OGH: Bei Beendigung des Dienstverhältnisses besteht ein Anspruch des Dienstnehmers auf Ausstellung eines Dienstzeugnisses über die Dauer und Art der Dienstleistung. Eintragungen und Anmerkungen im Zeugnis, durch die dem Dienstnehmer die Erlangung einer neuen Stelle erschwert wird, sind unzulässig. Der Dienstgeber ist nur verpflichtet, ein "einfaches" Dienstzeugnis über Dauer und Art der Dienstleistung auszustellen; es besteht kein Anspruch des Dienstnehmers auf ein "qualifiziertes" Dienstzeugnis mit Werturteilen des Dienstgebers über Leistung und Führung im Dienst. Die Hauptfunktion des Dienstzeugnisses besteht in seiner Verwendung als Bewerbungsunterlage im vorvertraglichen Arbeitsverhältnis. Es dient dem Stellenbewerber als Nachweis über zurückliegende Dienstverhältnisse und dem präsumtiven Dienstgeber als Informationsquelle über die Qualifikation des Bewerbers. Das Dienstzeugnis hat daher vollständig und objektiv richtig zu sein; die Formulierung ist allerdings dem Dienstgeber vorbehalten. Das Dienstzeugnis soll dem Dienstnehmer die Erlangung eines neuen Arbeitsplatzes erleichtern. Die Ausstellung eines den tatsächlichen Arbeitsleistungen des Arbeitnehmers nicht entsprechenden "Gefälligkeitszeugnisses" verstößt gegen die Wahrheitspflicht und ist daher unzulässig. Andererseits ist aber nach § 1163 Abs 1 letzter Satz ABGB auch jeder Hinweis unzulässig, der die Erlangung einer neuen Stellung erschwert ("Erschwerungsverbot"). Das Dienstzeugnis darf daher - auch nicht indirekt - Angaben enthalten, die objektiv geeignet wären, dem Dienstnehmer die Erlangung einer neuen Dienststelle zu erschweren. Das Versehen des Dienstzeugnisses mit "Geheimcodes", die potenzielle Dienstgeber über (tatsächliche oder vermeintliche) Unzulänglichkeiten des Dienstnehmers informieren sollen, ist unzulässig. Die Formulierung darf daher auch nicht "zwischen den Zeilen" ein für den Dienstnehmer negatives Gesamtbild durchblicken lassen. Werturteile, soweit sie für den Dienstnehmer nicht zweifelsfrei günstig sind, dürfen nicht in das Dienstzeugnis aufgenommen werden. Der Grundsatz der Zeugniswahrheit findet somit im Erschwerungsverbot eine Grenze. Im Einzelfall können daher Wahrheitspflicht und Erschwerungsverbot dazu führen, dass nur ein einfaches Dienstzeugnis in Betracht kommt.

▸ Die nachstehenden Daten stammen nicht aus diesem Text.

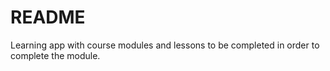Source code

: # README

Learning app with course modules and lessons to be completed in order to complete the module.
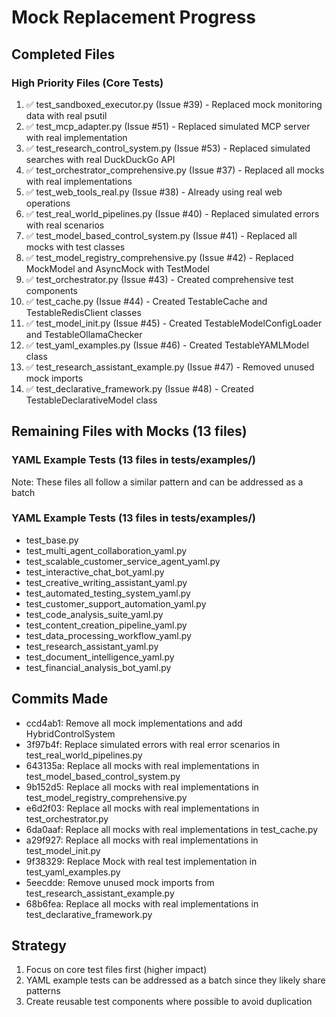 # Mock Replacement Progress

## Completed Files

### High Priority Files (Core Tests)
1. ✅ test_sandboxed_executor.py (Issue #39) - Replaced mock monitoring data with real psutil
2. ✅ test_mcp_adapter.py (Issue #51) - Replaced simulated MCP server with real implementation  
3. ✅ test_research_control_system.py (Issue #53) - Replaced simulated searches with real DuckDuckGo API
4. ✅ test_orchestrator_comprehensive.py (Issue #37) - Replaced all mocks with real implementations
5. ✅ test_web_tools_real.py (Issue #38) - Already using real web operations
6. ✅ test_real_world_pipelines.py (Issue #40) - Replaced simulated errors with real scenarios
7. ✅ test_model_based_control_system.py (Issue #41) - Replaced all mocks with test classes
8. ✅ test_model_registry_comprehensive.py (Issue #42) - Replaced MockModel and AsyncMock with TestModel
9. ✅ test_orchestrator.py (Issue #43) - Created comprehensive test components
10. ✅ test_cache.py (Issue #44) - Created TestableCache and TestableRedisClient classes
11. ✅ test_model_init.py (Issue #45) - Created TestableModelConfigLoader and TestableOllamaChecker
12. ✅ test_yaml_examples.py (Issue #46) - Created TestableYAMLModel class
13. ✅ test_research_assistant_example.py (Issue #47) - Removed unused mock imports
14. ✅ test_declarative_framework.py (Issue #48) - Created TestableDeclarativeModel class

## Remaining Files with Mocks (13 files)

### YAML Example Tests (13 files in tests/examples/)
Note: These files all follow a similar pattern and can be addressed as a batch

### YAML Example Tests (13 files in tests/examples/)
- test_base.py
- test_multi_agent_collaboration_yaml.py
- test_scalable_customer_service_agent_yaml.py
- test_interactive_chat_bot_yaml.py
- test_creative_writing_assistant_yaml.py
- test_automated_testing_system_yaml.py
- test_customer_support_automation_yaml.py
- test_code_analysis_suite_yaml.py
- test_content_creation_pipeline_yaml.py
- test_data_processing_workflow_yaml.py
- test_research_assistant_yaml.py
- test_document_intelligence_yaml.py
- test_financial_analysis_bot_yaml.py

## Commits Made

- ccd4ab1: Remove all mock implementations and add HybridControlSystem
- 3f97b4f: Replace simulated errors with real error scenarios in test_real_world_pipelines.py
- 643135a: Replace all mocks with real implementations in test_model_based_control_system.py
- 9b152d5: Replace all mocks with real implementations in test_model_registry_comprehensive.py
- e6d2f03: Replace all mocks with real implementations in test_orchestrator.py
- 6da0aaf: Replace all mocks with real implementations in test_cache.py
- a29f927: Replace all mocks with real implementations in test_model_init.py
- 9f38329: Replace Mock with real test implementation in test_yaml_examples.py
- 5eecdde: Remove unused mock imports from test_research_assistant_example.py
- 68b6fea: Replace all mocks with real implementations in test_declarative_framework.py

## Strategy

1. Focus on core test files first (higher impact)
2. YAML example tests can be addressed as a batch since they likely share patterns
3. Create reusable test components where possible to avoid duplication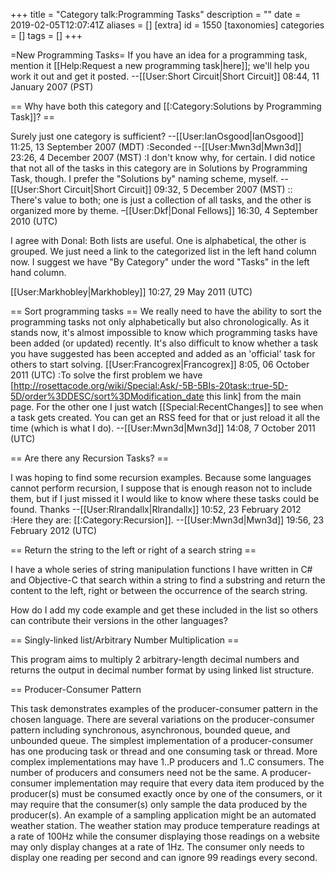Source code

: +++
title = "Category talk:Programming Tasks"
description = ""
date = 2019-02-05T12:07:41Z
aliases = []
[extra]
id = 1550
[taxonomies]
categories = []
tags = []
+++

=New Programming Tasks=
If you have an idea for a programming task, mention it  [[Help:Request a new programming task|here]]; we'll help you work it out and get it posted. --[[User:Short Circuit|Short Circuit]] 08:44, 11 January 2007 (PST)

== Why have both this category and [[:Category:Solutions by Programming Task]]? ==

Surely just one category is sufficient? --[[User:IanOsgood|IanOsgood]] 11:25, 13 September 2007 (MDT)
:Seconded --[[User:Mwn3d|Mwn3d]] 23:26, 4 December 2007 (MST)
:I don't know why, for certain.  I did notice that not all of the tasks in this category are in Solutions by Programming Task, though. I prefer the "Solutions by" naming scheme, myself. --[[User:Short Circuit|Short Circuit]] 09:32, 5 December 2007 (MST)
:: There's value to both; one is just a collection of all tasks, and the other is organized more by theme. –[[User:Dkf|Donal Fellows]] 16:30, 4 September 2010 (UTC)

I agree with Donal: Both lists are useful. One is alphabetical, the other is grouped. We just need a link to the categorized list in the left hand column now. I suggest we have "By Category" under the word "Tasks" in the left hand column.

[[User:Markhobley|Markhobley]] 10:27, 29 May 2011 (UTC)

== Sort programming tasks ==
We really need to have the ability to sort the programming tasks not only alphabetically but also chronologically. As it stands now, it's almost impossible to know which programming tasks have been added (or updated) recently. It's also difficult to know whether a task you have suggested has been accepted and added as an 'official' task for others to start solving.
[[User:Francogrex|Francogrex]] 8:05, 06 October 2011 (UTC)
:To solve the first problem we have [http://rosettacode.org/wiki/Special:Ask/-5B-5BIs-20task::true-5D-5D/order%3DDESC/sort%3DModification_date this link] from the main page. For the other one I just watch [[Special:RecentChanges]] to see when a task gets created. You can get an RSS feed for that or just reload it all the time (which is what I do). --[[User:Mwn3d|Mwn3d]] 14:08, 7 October 2011 (UTC)

== Are there any Recursion Tasks? ==

I was hoping to find some recursion examples. Because some languages cannot perform recursion, I suppose that is enough reason not to include them, but if I just missed it I would like to know where these tasks could be found.
Thanks --[[User:Rlrandallx|Rlrandallx]] 10:52, 23 February 2012
:Here they are: [[:Category:Recursion]]. --[[User:Mwn3d|Mwn3d]] 19:56, 23 February 2012 (UTC)

== Return the string to the left or right of a search string ==

I have a whole series of string manipulation functions I have written in C# and Objective-C that search within a string to find a substring and return the content to the left, right or between the occurrence of the search string.

How do I add my code example and get these included in the list so others can contribute their versions in the other languages?

== Singly-linked list/Arbitrary Number Multiplication ==

This program aims to multiply 2 arbitrary-length decimal numbers and returns the output in decimal number format by using linked list structure.

== Producer-Consumer Pattern

This task demonstrates examples of the producer-consumer pattern in the chosen language. There are several variations on the producer-consumer pattern including synchronous, asynchronous, bounded queue, and unbounded queue. The simplest implementation of a producer-consumer has one producing task or thread and one consuming task or thread. More complex implementations may have 1..P producers and 1..C consumers. The number of producers and consumers need not be the same. A producer-consumer implementation may require that every data item produced by the producer(s) must be consumed exactly once by one of the consumers, or it may require that the consumer(s) only sample the data produced by the producer(s). An example of a sampling application might be an automated weather station. The weather station may produce temperature readings at a rate of 100Hz while the consumer displaying those readings on a website may only display changes at a rate of 1Hz. The consumer only needs to display one reading per second and can ignore 99 readings every second.
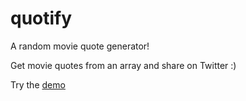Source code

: # quotify
A random movie quote generator!

Get movie quotes from an array and share on Twitter :)

Try the [demo](http://quotify.scorpio.design/)
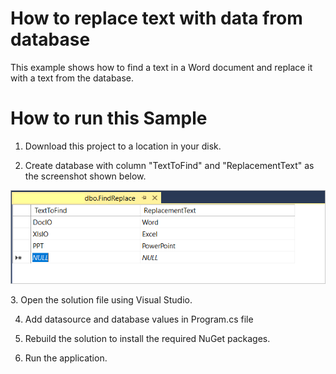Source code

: # How to replace text with data from database
This example shows how to find a text in a Word document and replace it with a text from the database.

# How to run this Sample

1. Download this project to a location in your disk.

2. Create database with column "TextToFind" and "ReplacementText" as the screenshot shown below.
<p align="center">
<img src="Images/Database_Screenshot.png" alt="Database_Screenshot"/>
</p>
3. Open the solution file using Visual Studio.

4. Add datasource and database values in Program.cs file

5. Rebuild the solution to install the required NuGet packages.

6. Run the application.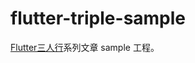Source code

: # flutter-triple-sample
[Flutter三人行](https://xiaozhuanlan.com/flutter_one_two_three)系列文章 sample 工程。
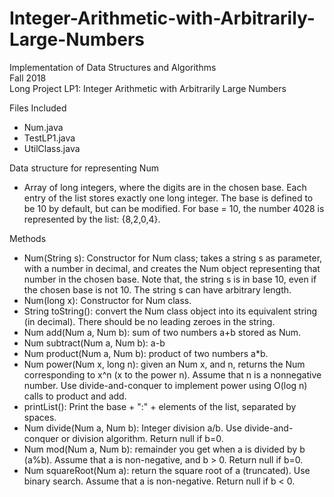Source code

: # Integer-Arithmetic-with-Arbitrarily-Large-Numbers

Implementation of Data Structures and Algorithms  
Fall 2018  
Long Project LP1: Integer Arithmetic with Arbitrarily Large Numbers  

Files Included
- Num.java
- TestLP1.java
- UtilClass.java

Data structure for representing Num
- Array of long integers, where the digits are in the chosen base. Each entry of the list stores exactly one long integer. The base is defined to be 10 by default, but can be modified. For base = 10, the number 4028 is represented by the list: {8,2,0,4}.

Methods
- Num(String s): Constructor for Num class; takes a string s as parameter, with a number in decimal, and creates the Num object representing that number in the chosen base. Note that, the string s is in base 10, even if the chosen base is not 10. The string s can have arbitrary length.
- Num(long x): Constructor for Num class.
- String toString(): convert the Num class object into its equivalent string (in decimal). There should be no leading zeroes in the string.
- Num add(Num a, Num b): sum of two numbers a+b stored as Num.
- Num subtract(Num a, Num b): a-b
- Num product(Num a, Num b): product of two numbers a*b.
- Num power(Num x, long n): given an Num x, and n, returns the Num corresponding to x^n (x to the power n). Assume that n is a nonnegative number. Use divide-and-conquer to implement power using O(log n) calls to product and add.
- printList(): Print the base + ":" + elements of the list, separated by spaces.
- Num divide(Num a, Num b): Integer division a/b. Use divide-and-conquer or division algorithm. Return null if b=0.
- Num mod(Num a, Num b): remainder you get when a is divided by b (a%b). Assume that a is non-negative, and b > 0. Return null if b=0.
- Num squareRoot(Num a): return the square root of a (truncated). Use binary search. Assume that a is non-negative. Return null if b < 0.
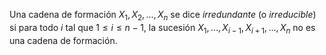 Una cadena de formación $X_1, X_2, . . . , X_n$ se dice *irredundante* (o *irreducible*) si para todo $i$ tal que $1 ≤ i ≤ n − 1$, la sucesión $X_1, . . . , X_{i−1}, X_{i+1}, . . . , X_n$ no es una cadena de formación.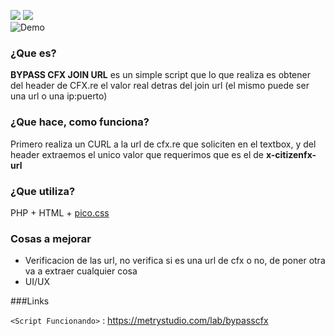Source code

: ![](http://githubbadges.com/star.svg?user=joselsp95&repo=bypass-cfx-joinurl&background=007ecg&color=bbb&style=flat) 
![](http://githubbadges.com/fork.svg?user=joselsp95&repo=bypass-cfx-joinurl&background=007ecg&color=bbb&style=flat)
<br />
![Demo](https://media.giphy.com/media/pjOO6pev7YzriFz5rW/giphy.gif)
<br />

### ¿Que es?
**BYPASS CFX JOIN URL** es un simple script que lo que realiza es obtener del header de CFX.re el valor real detras del join url (el mismo puede ser una url o una ip:puerto)

### ¿Que hace, como funciona?
Primero realiza un CURL a la url de cfx.re que soliciten en el textbox, y del header extraemos el unico valor que requerimos que es el de **x-citizenfx-url**

### ¿Que utiliza?
PHP + HTML + [pico.css](https://picocss.com/ "pico.css")


### Cosas a mejorar
- Verificacion de las url, no verifica si es una url de cfx o no, de poner otra va a extraer cualquier cosa
- UI/UX 








###Links


`<Script Funcionando>` : https://metrystudio.com/lab/bypasscfx




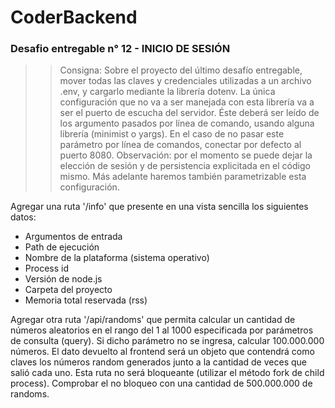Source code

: # CoderBackend

### Desafio entregable n° 12 - INICIO DE SESIÓN
>> Consigna:
Sobre el proyecto del último desafío entregable, mover todas las claves y credenciales utilizadas a un
archivo .env, y cargarlo mediante la librería dotenv.
La única configuración que no va a ser manejada con esta librería va a ser el puerto de escucha del
servidor. Éste deberá ser leído de los argumento pasados por línea de comando, usando alguna librería
(minimist o yargs). En el caso de no pasar este parámetro por línea de comandos, conectar por defecto al
puerto 8080.
Observación: por el momento se puede dejar la elección de sesión y de persistencia explicitada en el
código mismo. Más adelante haremos también parametrizable esta configuración.

Agregar una ruta '/info' que presente en una vista sencilla los siguientes datos:
- Argumentos de entrada
- Path de ejecución
- Nombre de la plataforma (sistema operativo)
- Process id
- Versión de node.js
- Carpeta del proyecto
- Memoria total reservada (rss)

Agregar otra ruta '/api/randoms' que permita calcular un cantidad de números aleatorios
en el rango del 1 al 1000 especificada por parámetros de consulta (query).
Si dicho parámetro no se ingresa, calcular 100.000.000 números.
El dato devuelto al frontend será un objeto que contendrá como claves los números
random generados junto a la cantidad de veces que salió cada uno. Esta ruta no será
bloqueante (utilizar el método fork de child process). 
Comprobar el no bloqueo con una cantidad de 500.000.000 de randoms.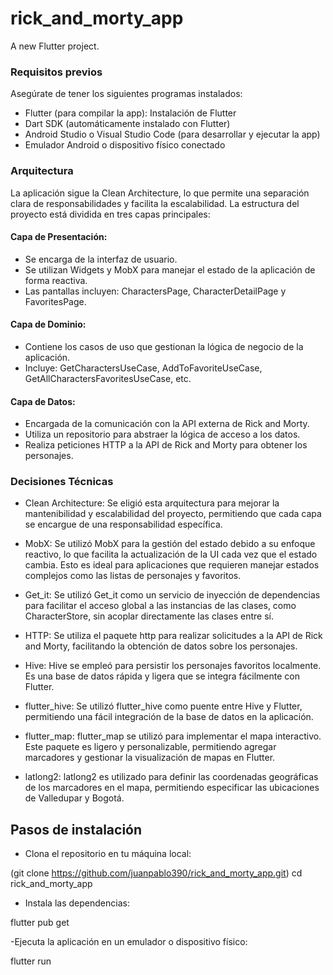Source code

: # rick_and_morty_app

A new Flutter project.

### Requisitos previos

Asegúrate de tener los siguientes programas instalados:

- Flutter (para compilar la app): Instalación de Flutter
- Dart SDK (automáticamente instalado con Flutter)
- Android Studio o Visual Studio Code (para desarrollar y ejecutar la app)
- Emulador Android o dispositivo físico conectado

### Arquitectura
La aplicación sigue la Clean Architecture, lo que permite una separación clara de responsabilidades y facilita la escalabilidad. La estructura del proyecto está dividida en tres capas principales:

#### Capa de Presentación:

- Se encarga de la interfaz de usuario.
- Se utilizan Widgets y MobX para manejar el estado de la aplicación de forma reactiva.
- Las pantallas incluyen: CharactersPage, CharacterDetailPage y FavoritesPage.

#### Capa de Dominio:

- Contiene los casos de uso que gestionan la lógica de negocio de la aplicación.
- Incluye: GetCharactersUseCase, AddToFavoriteUseCase, GetAllCharactersFavoritesUseCase, etc.

#### Capa de Datos:

- Encargada de la comunicación con la API externa de Rick and Morty.
- Utiliza un repositorio para abstraer la lógica de acceso a los datos.
- Realiza peticiones HTTP a la API de Rick and Morty para obtener los personajes.

### Decisiones Técnicas

- Clean Architecture: Se eligió esta arquitectura para mejorar la mantenibilidad y escalabilidad del proyecto, permitiendo que cada capa se encargue de una responsabilidad específica.

- MobX: Se utilizó MobX para la gestión del estado debido a su enfoque reactivo, lo que facilita la actualización de la UI cada vez que el estado cambia. Esto es ideal para aplicaciones que requieren manejar estados complejos como las listas de personajes y favoritos.

- Get_it: Se utilizó Get_it como un servicio de inyección de dependencias para facilitar el acceso global a las instancias de las clases, como CharacterStore, sin acoplar directamente las clases entre sí.

- HTTP: Se utiliza el paquete http para realizar solicitudes a la API de Rick and Morty, facilitando la obtención de datos sobre los personajes.

- Hive: Hive se empleó para persistir los personajes favoritos localmente. Es una base de datos rápida y ligera que se integra fácilmente con Flutter.

- flutter_hive: Se utilizó flutter_hive como puente entre Hive y Flutter, permitiendo una fácil integración de la base de datos en la aplicación.

- flutter_map: flutter_map se utilizó para implementar el mapa interactivo. Este paquete es ligero y personalizable, permitiendo agregar marcadores y gestionar la visualización de mapas en Flutter.

- latlong2: latlong2 es utilizado para definir las coordenadas geográficas de los marcadores en el mapa, permitiendo especificar las ubicaciones de Valledupar y Bogotá.

## Pasos de instalación

- Clona el repositorio en tu máquina local:

(git clone https://github.com/juanpablo390/rick_and_morty_app.git)
cd rick_and_morty_app

- Instala las dependencias:

flutter pub get

-Ejecuta la aplicación en un emulador o dispositivo físico:

flutter run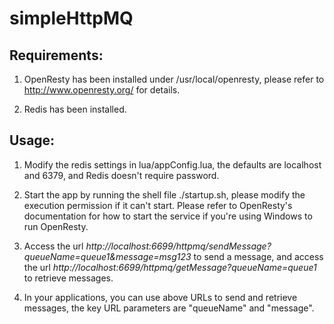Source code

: # simpleHttpMQ

## Requirements:

1. OpenResty has been installed under /usr/local/openresty, please refer to http://www.openresty.org/ for details.

2. Redis has been installed.


## Usage:

1. Modify the redis settings in lua/appConfig.lua, the defaults are localhost and 6379, and Redis doesn't require password.

2. Start the app by running the shell file ./startup.sh, please modify the execution permission if it can't start. Please refer to OpenResty's documentation for how to start the service if you're using Windows to run OpenResty.

3. Access the url *http://localhost:6699/httpmq/sendMessage?queueName=queue1&message=msg123* to send a message, and access the url *http://localhost:6699/httpmq/getMessage?queueName=queue1* to retrieve messages.

4. In your applications, you can use above URLs to send and retrieve messages, the key URL parameters are "queueName" and "message".



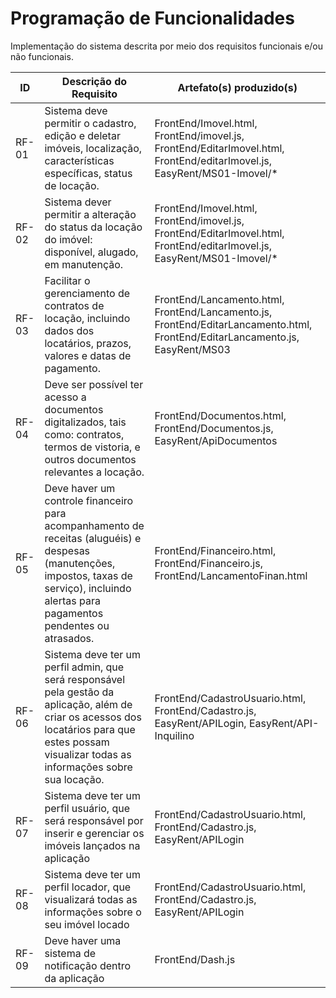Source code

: # Programação de Funcionalidades

Implementação do sistema descrita por meio dos requisitos funcionais e/ou não funcionais.

|ID    | Descrição do Requisito  | Artefato(s) produzido(s) |
|------|-----------------------------------------|----|
|RF-01 | Sistema deve permitir o cadastro, edição e deletar imóveis, localização, características específicas, status de locação. | FrontEnd/Imovel.html, FrontEnd/imovel.js, FrontEnd/EditarImovel.html, FrontEnd/editarImovel.js, EasyRent/MS01-Imovel/* |
|RF-02| Sistema dever permitir a alteração do status da locação do imóvel: disponível, alugado, em manutenção. | FrontEnd/Imovel.html, FrontEnd/imovel.js, FrontEnd/EditarImovel.html, FrontEnd/editarImovel.js, EasyRent/MS01-Imovel/* |
|RF-03| Facilitar o gerenciamento de contratos de locação, incluindo dados dos locatários, prazos, valores e datas de pagamento. | FrontEnd/Lancamento.html, FrontEnd/Lancamento.js, FrontEnd/EditarLancamento.html, FrontEnd/EditarLancamento.js, EasyRent/MS03 |
|RF-04 | Deve ser possível ter acesso a documentos digitalizados, tais como: contratos, termos de vistoria, e outros documentos relevantes a locação. | FrontEnd/Documentos.html, FrontEnd/Documentos.js, EasyRent/ApiDocumentos |
|RF-05 | Deve haver um controle financeiro para acompanhamento de receitas (aluguéis) e despesas (manutenções, impostos, taxas de serviço), incluindo alertas para pagamentos pendentes ou atrasados. | FrontEnd/Financeiro.html, FrontEnd/Financeiro.js, FrontEnd/LancamentoFinan.html| 
|RF-06 | Sistema deve ter um perfil admin, que será responsável pela gestão da aplicação, além de criar os acessos dos locatários para que estes possam visualizar todas as informações sobre sua locação. | FrontEnd/CadastroUsuario.html, FrontEnd/Cadastro.js, EasyRent/APILogin, EasyRent/API-Inquilino|
|RF-07 | Sistema deve ter um perfil usuário, que será responsável por inserir e gerenciar os imóveis lançados na aplicação | FrontEnd/CadastroUsuario.html, FrontEnd/Cadastro.js, EasyRent/APILogin |
|RF-08 | Sistema deve ter um perfil locador, que visualizará todas as informações sobre o seu imóvel locado | FrontEnd/CadastroUsuario.html, FrontEnd/Cadastro.js, EasyRent/APILogin |
|RF-09 | Deve haver uma sistema de notificação dentro da aplicação | FrontEnd/Dash.js |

Eine normierte einheitliche "Zeugnissprache" gibt es nicht; die Formulierung des Dienstzeugnisses ist dem Dienstgeber vorbehalten. Der Frage, wie im konkreten Einzelfall eine Formulierung subjektiv verstanden werden kann, kommt daher keine erhebliche Bedeutung iSd § 502 Abs 1 ZPO zu.

Dass die Wendung "zur vollsten Zufriedenheit" in Dienstzeugnissen gebräuchlich ist, bezweifelt auch die Revisionswerberin nicht. Ihrem Einwand, eine Steigerung von "voll" ergebe "keinen Sinn" und "sei nach der Grammatik absolut unrichtig", steht die bei Dienstzeugnissen tatsächlich gehandhabte Praxis, die in dieser Formulierung durchaus eine Relevanz sieht, entgegen. Im Übrigen ist es zwar richtig, dass Komparativ- und Superlativformen bei jenen Adjektiven unüblich sind, die bereits einen höchsten oder geringsten Grad bezeichnen. Dennoch werden aber auch solche Adjektive gelegentlich gesteigert (zB das Adjektiv "voll" in "zu meiner vollsten Zufriedenheit" in einem Dienstzeugnis), wenn der höchste oder geringste Grad noch verstärkt werden soll. Gerade in der "Zeugnissprache" spielen Superlative eine besonders große Rolle. Die rechtliche Beurteilung des Berufungsgerichts, das gegenständliche Dienstzeugnis sei nicht zweifelsfrei günstig für die Klägerin, ist daher jedenfalls vertretbar.

Da aber der Inhalt eines Dienstzeugnisses auch wahr zu sein hat - im konkreten Fall hat die Klägerin gerade nicht alle ihr übertragenen Aufgaben "zur vollen Zufriedenheit" erledigt -, besteht der von der Klägerin geltend gemachte Anspruch auf Ausstellung eines einfachen Dienstzeugnisses daher zu Recht.